Au fil du temps, les hommes se sont agglomérés dans les villes, qui accueillent aujourd’hui près de la moitié de la population mondiale. Villes champignons et villes dortoirs ont émergé afin de répondre à la demande croissante et accélérée de logements. L’homme, parqué dans ce paysage utilitaire, a déployé de multiples stratégies de libération, visant à assouplir la carapace rigide qui l’enfermait. Brisant la monotonie des gestes imposée par une économie urbaine, des formes de soulèvement furent inventées par les citadins. La libération des corps dans la ville en constitue une des formes d’expression. L’apparition de pratiques sportives, typiquement urbaines, supplante les limites spatiales imposées par la ville.

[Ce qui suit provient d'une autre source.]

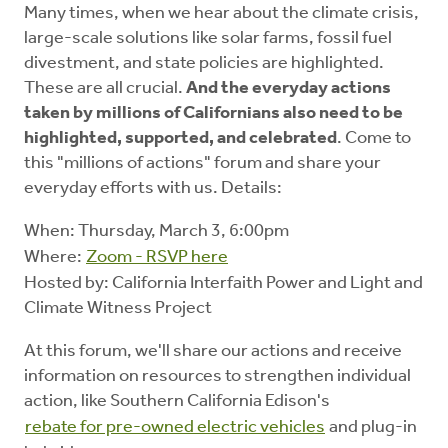
Many times, when we hear about the climate crisis,
large-scale solutions like solar farms, fossil fuel
divestment, and state policies are highlighted.
These are all crucial.
And the everyday actions
taken by millions of Californians also need to be
highlighted, supported, and celebrated
. Come to
this "millions of actions" forum and share your
everyday efforts with us. Details:
When: Thursday, March 3, 6:00pm
Where:
Zoom - RSVP here
Hosted by: California Interfaith Power and Light and
Climate Witness Project
At this forum, we'll share our actions and receive
information on resources to strengthen individual
action, like Southern California Edison's
rebate for pre-owned electric vehicles
and plug-in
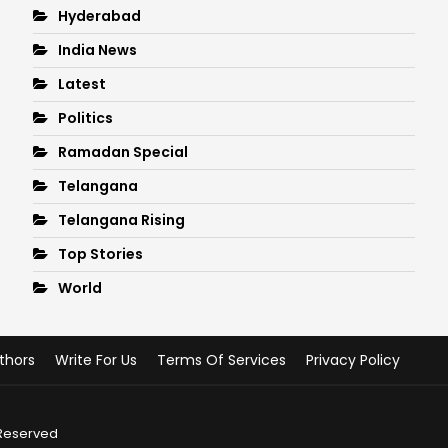
Hyderabad
India News
Latest
Politics
Ramadan Special
Telangana
Telangana Rising
Top Stories
World
thors
Write For Us
Terms Of Services
Privacy Policy
 Reserved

Expérimenter le terrain urbain
Le mouvement situationniste, datant des années 50, perçoit la ville comme l’espace de production de la société du spectacle mais aussi comme un terrain de lutte et d’expérimentation. La ville est le lieu d’une réinvention radicale de la vie quotidienne, un terrain d’expérimentation corporelle qui inspira largement l’œuvre de la chorégraphe avant-gardiste Anna Halprin et de son mari paysagiste concepteur. Dans leur ouvrage « RSVPCycles », ils élaborent l’inventaire des matériaux mis à disposition par la ville, et prônent l’expérience de la situation. Pour briser le dogme et la doxa de la discipline, il faut, selon les Halprin, que les mouvements du corps expérimentent une sensorialité renouvelée par l’environnement et par des évènements qui la rendent perceptible. Le sol apparaît ici comme condition nécessaire pour danser mais aussi pour construire, c’est à dire, pour élaborer. Ils établissent ensemble un système de notation, proche de la partition musicale, pour représenter schématiquement les mouvements des corps à travers le temps et l’espace. Ces cartes serviront de base à l’élaboration d’une chorégraphie pour l’un et à celle du dessin de projet spatial pour l’autre. Les particularités architecturales d’un des projets de Lawrence Halprin, le Lovejoy Fountain Park, en ont fait aujourd’hui un lieu mythique d’une des expressions corporelles les plus à la mode, le skateboard.
Processus de détournement des objets, introduction du plaisir dans l’urbanité, symbole d’un mouvement contestataire, procédé d’expérimentation… l’expression des corps dans le paysage urbain brave souvent les interdits ou trouve une alternative à la pénurie de distractions. Le Parkour, l’Art Du Déplacement ou le Free-Running, découverts par le grand public au travers du groupe Yamakasi, considèrent la ville comme une paroi dont les moindres aspérités sont saisissables. Plus question de limite, de barrière, de frontière ni de murs que le corps ne puisse franchir ici. Plus qu’un sport, cette chorégraphie exprime une utopie : celle de supplanter l’enclavement généré par les cités. Bien souvent ces trépidations urbaines sont l’apanage des plus précaires, pour qui l’abonnement à une salle de sport ou l’inscription dans un club n’est pas accessible. Cette inégalité d’accès à un service offert par la ville a poussé ces jeunes à réinventer leur milieu afin d’en tirer le meilleur parti.
Le mobilier urbain, support du Street Workout
Originaire du milieu carcéral, le Street Workout repose sur le simple poids du corps comme facteur de développement musculaire. En s’exportant hors des murs des prisons, cette pratique s’est basée sur l’utilisation du mobilier urbain comme support de pompes ou de tractions. Du parcours de santé à l’aire de jeux pour enfants en passant par les bancs, les poteaux, les panneaux, les murs et autres « accessoires » du décor urbain… tout est prétexte à l’exercice physique.